A Pet Theory of Civilization


Anthropology | In The Boston Globe, Drake Bennett reports on the work of Pat Shipman, a Penn State anthropologist. She theorizes that Homo sapiens survived by knowing well the beasts they depended upon for food, and that this was key to the rise of civilization, including pet domestication.

Animals make us human. She means this not in a metaphorical way — that animals teach us about loyalty or nurturing or the fragility of life or anything like that — but that the unique ability to observe and control the behavior of other animals is what allowed one particular set of Pleistocene era primates to evolve into modern man.

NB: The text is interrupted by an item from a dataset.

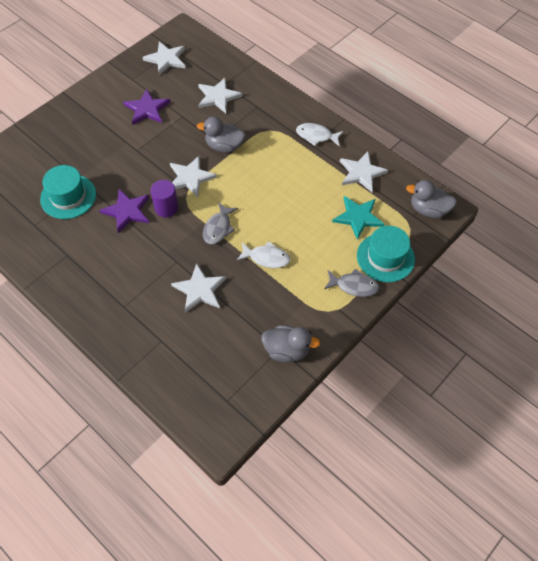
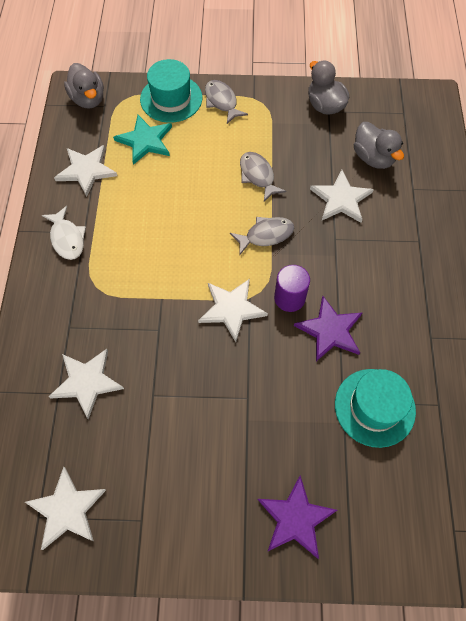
camera: 130 degrees left, 5 degrees up
(147, 109) = (177, 447): purple star -> purple star (295, 518)
(224, 146) = (159, 312): grey duck -> grey duck (373, 158)
(266, 258) = (258, 176): white fish -> grey fish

The hunting of animals and the processing of their corpses drove the creation of tools, and the need to record and relate information about animals was so important that it gave rise to the creation of language and art. Our bond with nonhuman animals has shaped us at the level of our genes, giving us the ability to drink milk into adulthood and even, Shipman argues, promoting the set of finely honed relational antennae that allowed us to create the complex societies most of us live in today. Our love of pets is an artifact of that evolutionary interdependence.

Some of the professor’s colleagues see her ideas as a promising new framework for looking at human evolution, Mr. Bennett writes, “one that highlights the extent to which the human story has been a collection of interspecies collaborations.” They are set forth in the journal Current Anthropology and a book due out next year.